DARI
BAHASA MELAYU KE BAHASA INDONESIA
Pada bulan Oktober tahun 2003, para
pakar dan pemerhati bahasa Indonesia akan menyelanggarakan Kongres Bahasa
Indonesia ke-8. Berdasarkan Sumpah Pemuda yang dicetuskan pada bulan Oktober
tahun 1928 yang menyatakan bahwa para pemuda memiliki satu bahasa yakni bahasa
Indonesia, maka bulan Oktober setiap tahun dijadikan bulan bahasa. Pada setiap
bulan bahasa berlangsung seminar bahasa Indonesia di berbagai lembaga yang
memperhatikan bahasa Indonesia.
Dan bulan bahasa tahun ini mencakup juga Kongres Bahasa Indonesia.

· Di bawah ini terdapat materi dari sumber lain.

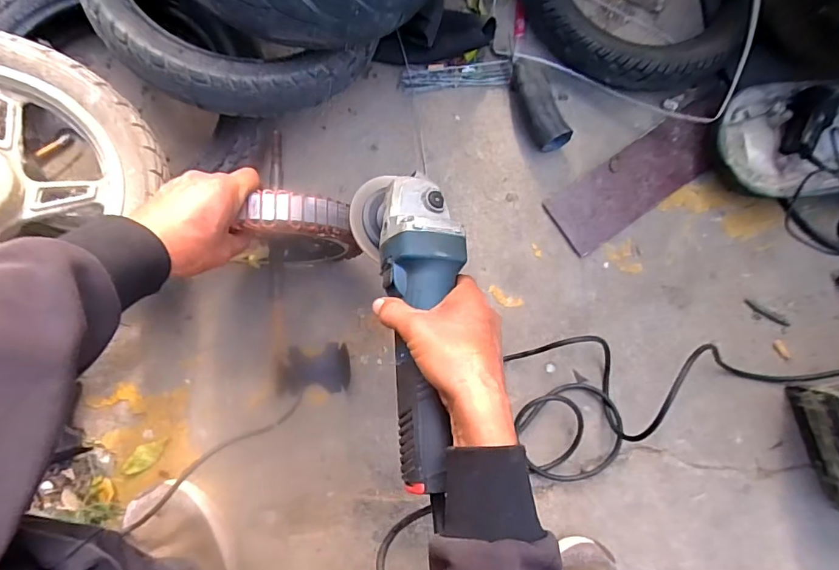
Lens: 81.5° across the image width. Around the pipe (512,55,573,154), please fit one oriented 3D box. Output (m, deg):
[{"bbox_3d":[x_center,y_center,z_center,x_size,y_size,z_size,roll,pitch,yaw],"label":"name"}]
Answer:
[{"bbox_3d":[0.159,-0.245,0.650,0.052,0.038,0.129,-18,84,-6],"label":"pipe"}]

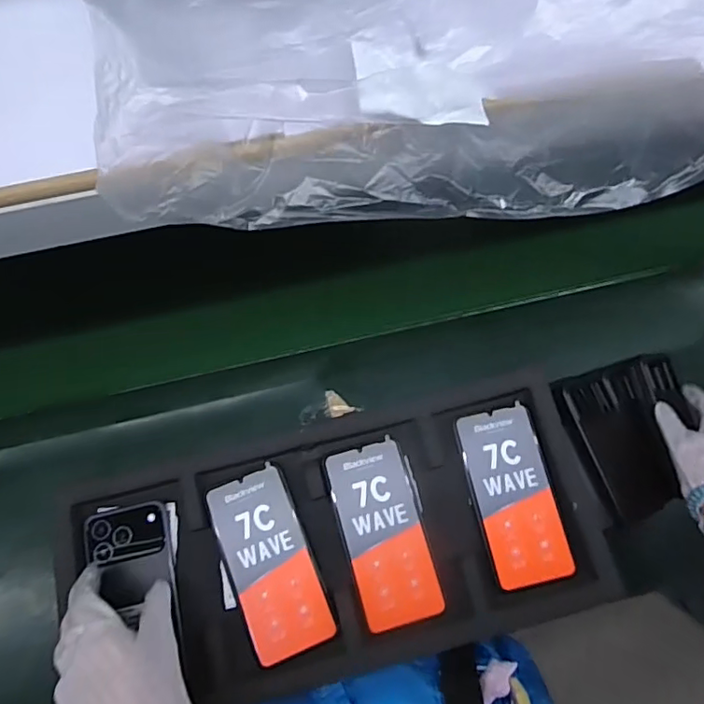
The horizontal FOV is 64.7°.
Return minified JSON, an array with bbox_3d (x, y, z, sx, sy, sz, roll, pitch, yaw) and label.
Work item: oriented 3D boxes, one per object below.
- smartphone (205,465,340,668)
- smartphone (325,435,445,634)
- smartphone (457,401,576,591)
[{"bbox_3d":[-0.073,0.188,0.498,0.074,0.007,0.156,-21,73,-8],"label":"smartphone"},{"bbox_3d":[0.029,0.164,0.506,0.070,0.009,0.156,-15,72,-6],"label":"smartphone"},{"bbox_3d":[0.151,0.133,0.516,0.071,0.008,0.155,-12,72,-5],"label":"smartphone"}]

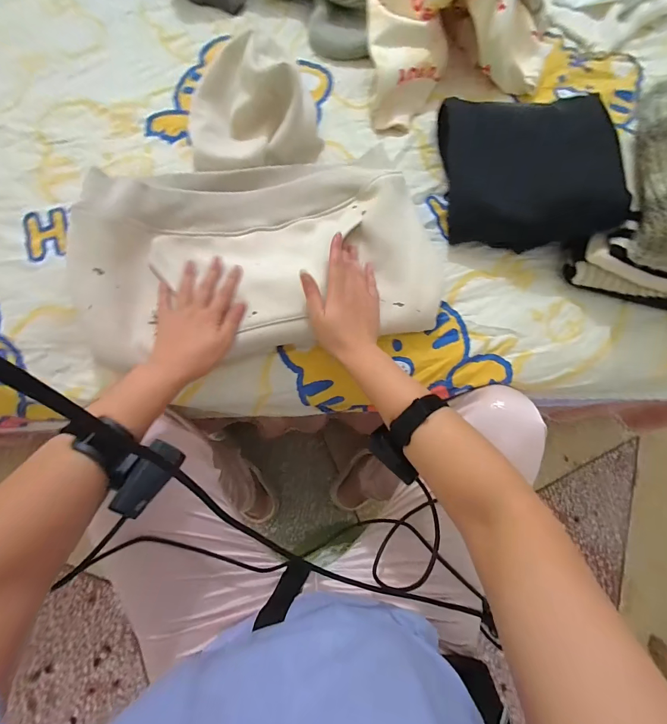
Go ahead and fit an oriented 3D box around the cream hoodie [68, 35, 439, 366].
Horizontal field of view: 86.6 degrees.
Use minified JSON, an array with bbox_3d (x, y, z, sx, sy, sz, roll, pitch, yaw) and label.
[{"bbox_3d":[-0.097,-0.226,0.467,0.444,0.087,0.404,-9,75,-4],"label":"cream hoodie"}]

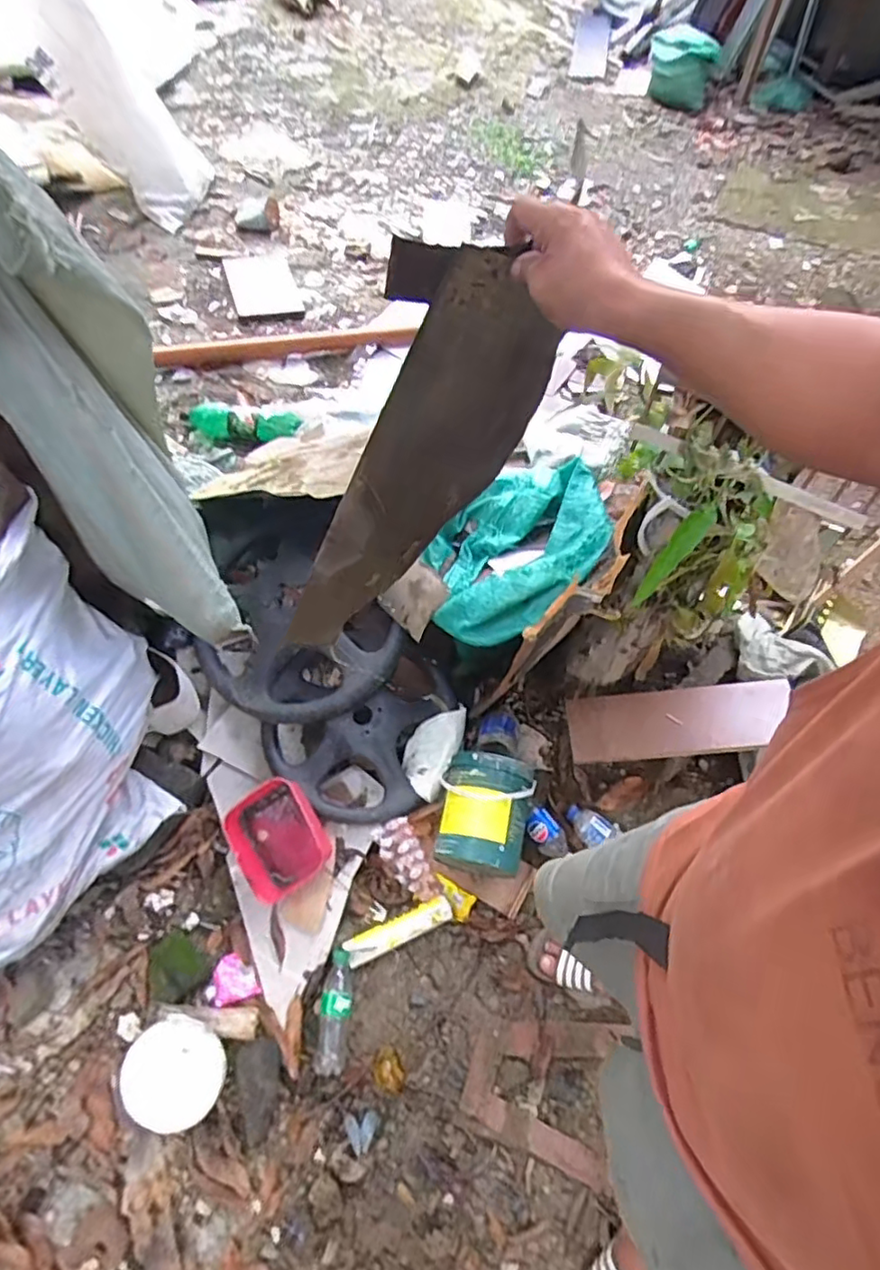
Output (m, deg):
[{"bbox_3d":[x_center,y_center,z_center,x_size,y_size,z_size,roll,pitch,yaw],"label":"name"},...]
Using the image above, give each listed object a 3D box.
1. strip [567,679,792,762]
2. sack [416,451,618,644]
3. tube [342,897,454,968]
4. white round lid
[{"bbox_3d":[0.490,0.176,1.287,0.435,0.020,0.134,-6,68,5],"label":"strip"},{"bbox_3d":[0.141,-0.189,1.278,0.393,0.130,0.405,-33,52,7],"label":"sack"},{"bbox_3d":[-0.081,0.584,1.235,0.221,0.039,0.050,-23,62,-11],"label":"tube"},{"bbox_3d":[-0.475,0.778,1.114,0.173,0.020,0.176,1,74,-5],"label":"white round lid"}]

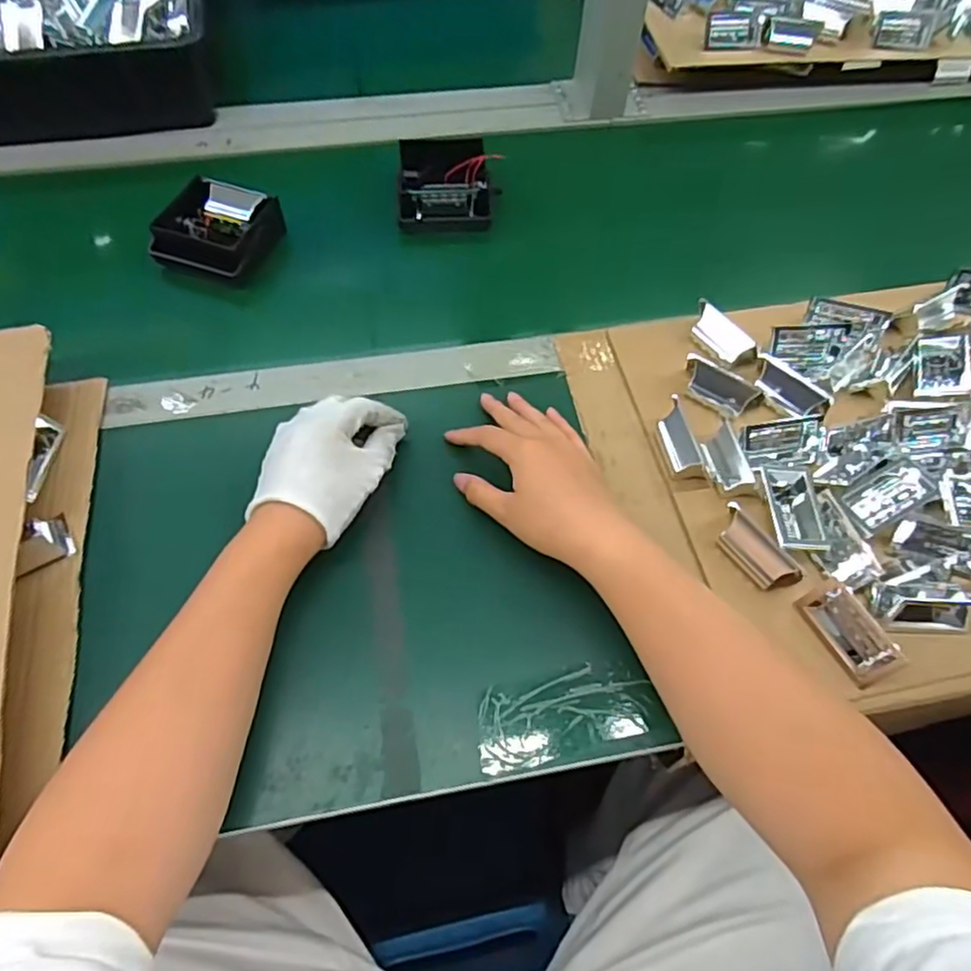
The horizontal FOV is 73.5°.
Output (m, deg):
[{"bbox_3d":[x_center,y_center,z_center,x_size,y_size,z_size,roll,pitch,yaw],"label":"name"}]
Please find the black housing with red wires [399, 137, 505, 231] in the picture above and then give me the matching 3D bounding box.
[{"bbox_3d":[-0.036,-0.296,0.637,0.092,0.041,0.085,-1,61,-3],"label":"black housing with red wires"}]

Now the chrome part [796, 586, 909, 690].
[{"bbox_3d":[0.236,0.093,0.419,0.029,0.024,0.062,-21,63,-13],"label":"chrome part"}]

Salah satu tujuan dari bulan bahasa
adalah mengingatkan kita akan bahasa yang baik dan benar. Sekalipun sudah lebih
dari 30 tahun, Ejaan Yang Disempurnakan (EYD) dicanangkan penggunaannya, namun
masih banyak pemakai bahasa yang tidak sepenuhnya mematuhi ketentuan EYD itu. Karena
itu, hendaknya bulan bahasa yang berlangsung setiap tahun serta Kongres Bahasa
Indonesia yang berlangsung setiap lima
tahun dapat menyadarkan pemakai bahasa untuk menggunakan bahasa Indonesia yang baku.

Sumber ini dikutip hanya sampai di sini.